Hace tiempo, pongamos a principios del siglo XVII, en esta parte del mundo, en Inglaterra, en toda Europa, se extendió el desánimo y la creencia de que el final de los tiempos se contaba en días. "Nací en la última era del mundo" escribió el filósofo John Donne, tan seguro estaba de que a la humanidad se le había agotado el tiempo. Y en ese pesimismo crecía, a pesar de todo, un impulso creador y optimista que barrió el miedo y la oscuridad. En 1620, Francis Bacon publicó su Novum Organum, en sus aforismos desdeña la desesperación, las falsas creencias mientras promueve el conocimiento de la naturaleza y el estudio de las causas objetivas sobre las que se apoya la ciencia. Nos dice que no hay límites para la inventiva y el ingenio humano. La promesa en un inagotable progreso humano viene de la conciencia en las propias facultades dirigidas a profundizar en el conocimiento de la naturaleza, incluido el ser humano.
La atmósfera social irradiaba optimismo, así, sin que hubiera mediado nada extraordinario en la vida de la gente, pero las ideas son poderosas y se contagian de la misma manera que la desesperación intoxica a comunidades enteras.
Hoy, entrado el año 2023, nos movemos entre oleadas de miedo y pánico ante futuras pandemias, guerras nucleares, cambios climáticos que conducirá a la extinción de la humanidad; sin olvidar la llegada de extraterrestres malos, volcanes terroríficos y todo eso trufado de las banalidades más absurdas propiciadas por las redes sociales. ¿Existe paralelismo entre el cambio de percepción en el siglo XVII y nuestra época?
Creo que sí, en aquellos tiempos que nos parecen tan remotos, Campanella escribió, también en el siglo XVII, en su Ciudad del Sol: esta época tiene más historia en cien años que todo el mundo en los cuatro mil años que la han precedido.

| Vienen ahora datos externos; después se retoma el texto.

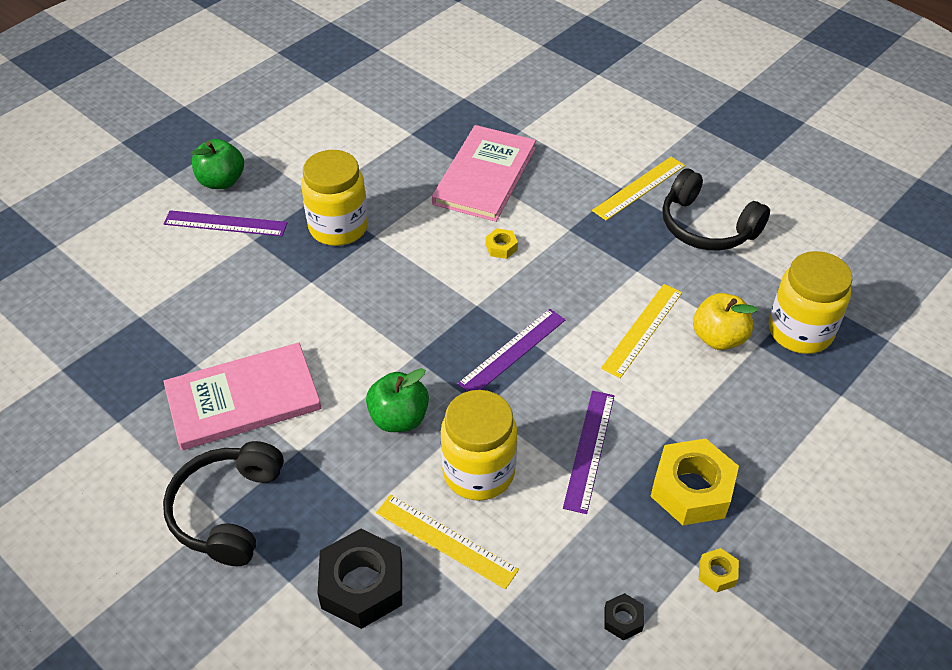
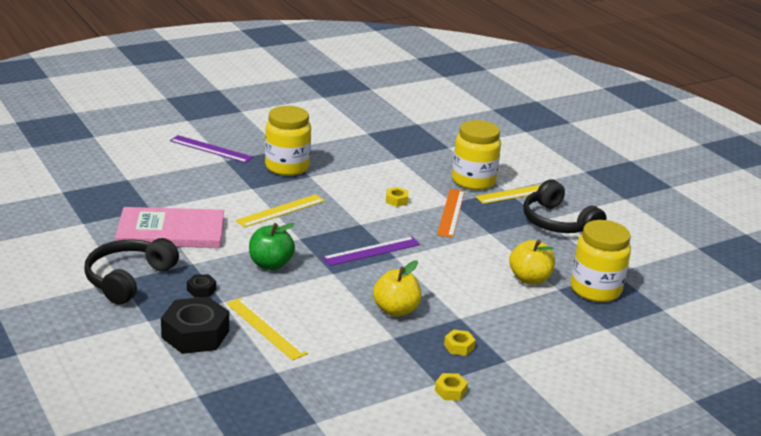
camera: 15 degrees right, 20 degrees down
(221, 181) = (221, 129): green apple -> none
(478, 472) = (309, 302): yellow jar -> yellow jar (473, 181)
(484, 176) = (407, 164): pink book -> none
(575, 249) = (451, 212): none -> orange ruler
(589, 450) = (396, 310): purple ruler -> yellow apple
(623, 620) = (366, 395): black nut -> black nut (201, 290)
(642, 329) = (474, 262): yellow ruler -> yellow ruler (281, 210)
(691, 489) = (459, 346): yellow nut -> yellow nut, size x0.46

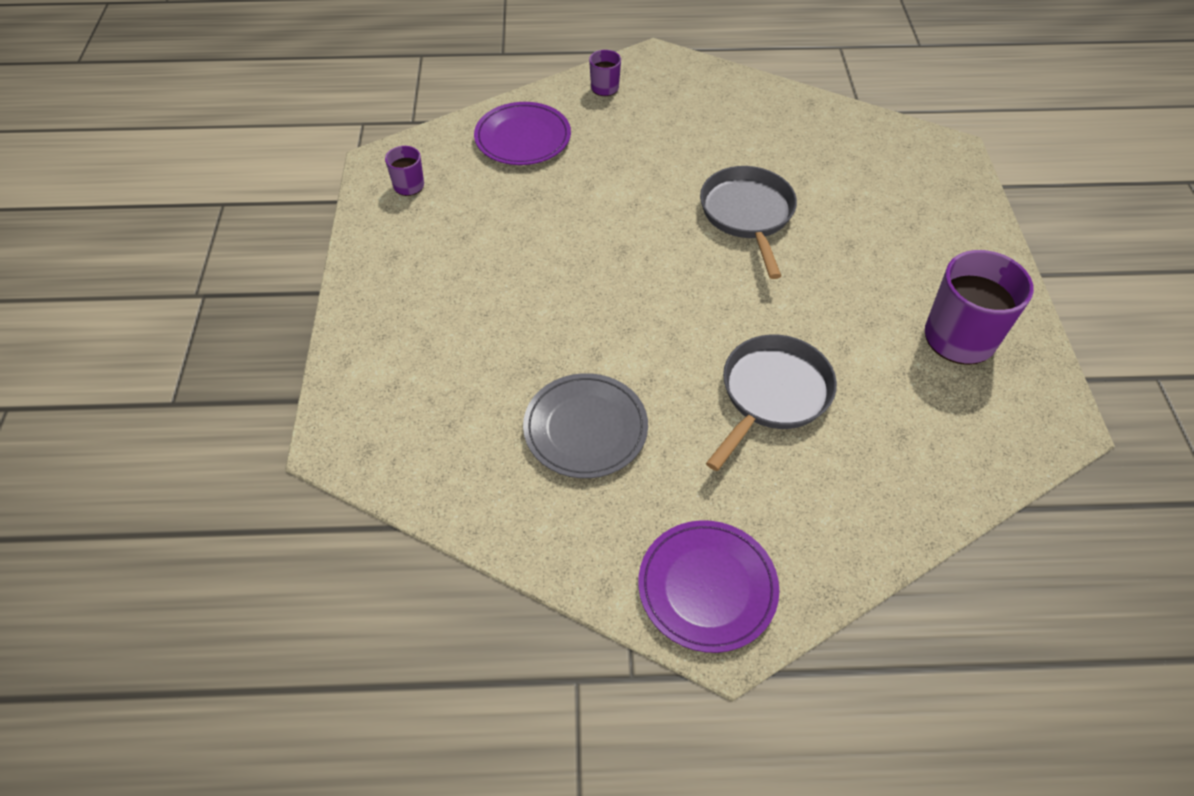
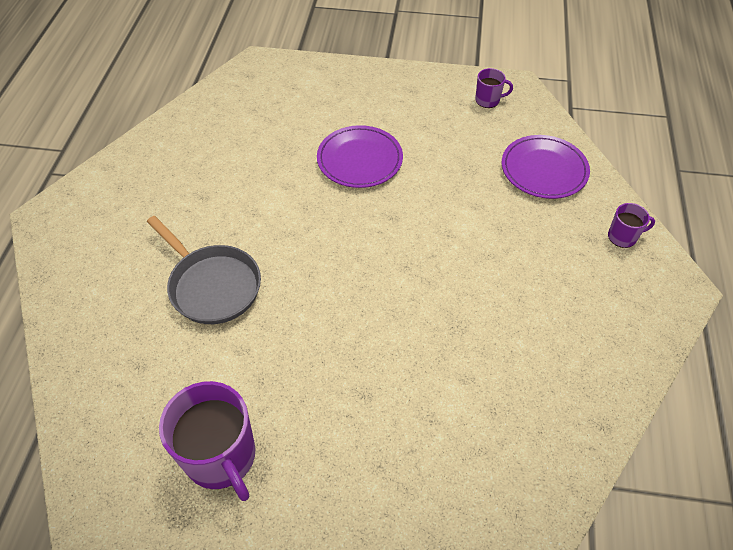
camera: 100 degrees right, 0 degrees up
(585, 428) = (224, 172): grey plate -> none
(707, 587) = (81, 214): purple plate -> purple plate (359, 160)
(747, 215) = (420, 317): grey pan -> none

Exactamente lo mismo que en la actualidad, las ciencias y la tecnología han avanzado tanto en los últimos cincuenta años que están modelando la sociedad con patrones nuevos. Sentimos desconfianza y tememos un retroceso en los derechos y las libertades que hasta hace poco hemos disfrutado, en lo que afecta a este lado del mundo. Y este miedo mezclado con pesimismo ocurre, quizás, porque nuestro cerebro anda desacompasado con la tecnología que no entendemos, aunque ya no podemos prescindir de ella. El ambiente de alarma y descontento por la incomprensión de un presente que apenas atinamos a comprender repliega nuestro poder y nos empequeñece. No hay época histórica que no haya sufrido los vaivenes de guerras, epidemias, auges y declives, pero nunca hasta ahora hemos alcanzado tal grado de conocimiento sobre el universo que habitamos, el pequeño (nosotros mismos, nuestro cerebro y biología) y el grande (el espacio cósmico hasta ahora conocido). ¿Por qué tener miedo?
Concluyo con mi intención ante el nuevo año: el futuro no tiene línea de meta y la vida es un continuo movimiento donde todas las cosas son posibles, incluso la esperanza en mejorar este mundo plagado de peligros.